Theatre Royal, Newcastle
Theatre Royal, Newcastle — Photo: Christopher Down | CC BY 4.0

Theatre Royal, Newcastle

theatresGrade I listed buildingsNewcastle upon TyneVictorian architectureperforming arts
4 min read

On 31 December 1901, the Theatre Royal on Grey Street reopened to a Newcastle audience that had been waiting more than two years. A fire after a performance of Macbeth in 1899 had gutted the interior of a theatre that had only stood for sixty years; the city had lost one of its most beloved Victorian buildings overnight. The man who rebuilt it was Frank Matcham, the most celebrated theatre architect of his era, whose other works include the London Coliseum and the Buxton Opera House. What he delivered - Edwardian gold leaf, gilded plasterwork, a five-tier auditorium - is what audiences still see today. The Theatre Royal is the rare survivor of a Newcastle that took its theatre seriously enough to spend the money twice.

The First Theatre

George III authorised the founding of a theatre in Newcastle in the 1780s. The first Theatre Royal opened on Mosley Street and, for a quarter of a century, was managed off and on by Stephen Kemble - brother of the great tragedian John Philip Kemble and the slightly more famous actress Sarah Siddons. The Kemble family was British theatrical royalty, and Stephen's tenure from 1791 to 1806 gave Newcastle a glamour disproportionate to its size.
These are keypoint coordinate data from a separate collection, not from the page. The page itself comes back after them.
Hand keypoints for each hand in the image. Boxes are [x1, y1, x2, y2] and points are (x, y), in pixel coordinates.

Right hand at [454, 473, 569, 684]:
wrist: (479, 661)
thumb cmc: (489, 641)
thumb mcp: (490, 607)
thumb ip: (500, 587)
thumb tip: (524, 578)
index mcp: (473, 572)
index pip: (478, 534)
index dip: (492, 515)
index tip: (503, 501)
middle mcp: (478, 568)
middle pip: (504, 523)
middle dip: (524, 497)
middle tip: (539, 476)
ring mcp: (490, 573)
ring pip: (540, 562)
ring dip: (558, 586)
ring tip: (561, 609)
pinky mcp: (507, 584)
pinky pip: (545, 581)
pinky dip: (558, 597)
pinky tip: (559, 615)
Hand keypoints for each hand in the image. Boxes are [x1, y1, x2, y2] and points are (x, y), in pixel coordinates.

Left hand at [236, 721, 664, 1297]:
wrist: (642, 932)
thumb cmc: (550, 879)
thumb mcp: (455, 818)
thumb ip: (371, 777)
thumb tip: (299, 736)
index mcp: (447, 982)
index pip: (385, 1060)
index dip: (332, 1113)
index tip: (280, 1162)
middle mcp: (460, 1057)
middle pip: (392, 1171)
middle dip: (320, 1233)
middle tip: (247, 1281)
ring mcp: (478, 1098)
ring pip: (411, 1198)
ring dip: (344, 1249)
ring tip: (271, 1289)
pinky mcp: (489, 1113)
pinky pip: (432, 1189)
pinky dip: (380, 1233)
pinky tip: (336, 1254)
But by the 1830s, the city was being reshaped by Richard Grainger, whose grand Tyneside Classical scheme required Mosley Street to be cut through to make Grey Street. The Theatre Royal sat in the way. It was demolished in 1834.

Grey Street's Crown

The new Theatre Royal was designed by local architects John and Benjamin Green as part of Grainger's grand redesign of central Newcastle, and it opened on 20 February 1837 with a performance of The Merchant of Venice. It anchors the lower curve of Grey Street, which Sir John Betjeman would later call one of the finest streets in England. One of the first managers was Thomas Ternan, whose wife Frances Ternan acted as the leading lady - she would later be remembered as the mother of Ellen Ternan, the actress with whom Charles Dickens conducted his long, secretive relationship. The longest-running individual lessee was Edward D. Davis, from 1845 to 1870, during which architect Charles J. Phipps redesigned the interior in 1867.

Fire and Matcham

A performance of Macbeth in 1899 ended in disaster. A fire broke out after the audience had left and gutted the interior of the building. The shell on Grey Street stood, but everything inside had to be rebuilt. The Cowen family, who controlled the lessee company through MP Joseph Cowen, brought in Michael Simons of Glasgow as chairman and engaged Frank Matcham as architect. Matcham's Edwardian interior - gold leafed proscenium arch, ornate plasterwork, multi-tier auditorium with boxes near the stage and at the rear of the circles - opened on 31 December 1901. Newcastle had its theatre back, more lavish than ever.

Charlton Heston and the Modern Restoration

By the 1980s the building was tired again. A major refurbishment ran from 1986 to 1988, reopening on 11 January 1988 with A Man For All Seasons starring Charlton Heston. Heston had family connections to Tyneside and chose Newcastle deliberately. The theatre then went dark again on 14 March 2011 for a 4.75 million pound restoration that stripped the auditorium back to bare plasterwork and rebuilt it to Matcham's 1901 specifications. The amphitheatre that had been removed in earlier renovations was reinstated, gold leaf was reapplied, new frescos were commissioned for the lobby and upper circle, and wheelchair spaces were added on every level. The theatre reopened on 12 September 2011 with Alan Bennett's The Madness of George III - a fitting choice, given that George III had authorised the city's first Theatre Royal in the first place.

A Touring House

Almost everything that comes to the Theatre Royal today is a national tour - thirty to thirty-five visiting productions in a typical year. The orchestra pit seats up to sixty musicians for opera and musicals. The Royal Shakespeare Company has very close ties to Newcastle and is a recurring presence in the spring programme. The annual pantomime is one of the city's institutions, a Tyneside Christmas tradition that has run almost continuously since the building was first thrown open in 1837. Stand on Grey Street in December and look up - the building Grainger built and Matcham rebuilt is still lit for the next show.

From the Air

The Theatre Royal sits at 54.973 degrees N, 1.612 degrees W, on Grey Street in central Newcastle upon Tyne, two blocks north of Grey's Monument. Newcastle International (EGNT) is 5 nautical miles north-west. From the air, central Newcastle's Georgian street grid is visible with Grey Street curving south-east toward the Tyne. The theatre's neoclassical portico fronts Grey Street roughly 600 metres north of the Tyne Bridge. Look for the cluster of stone buildings forming Grainger Town. Best viewed at 1,500-2,500 feet AGL in clear conditions.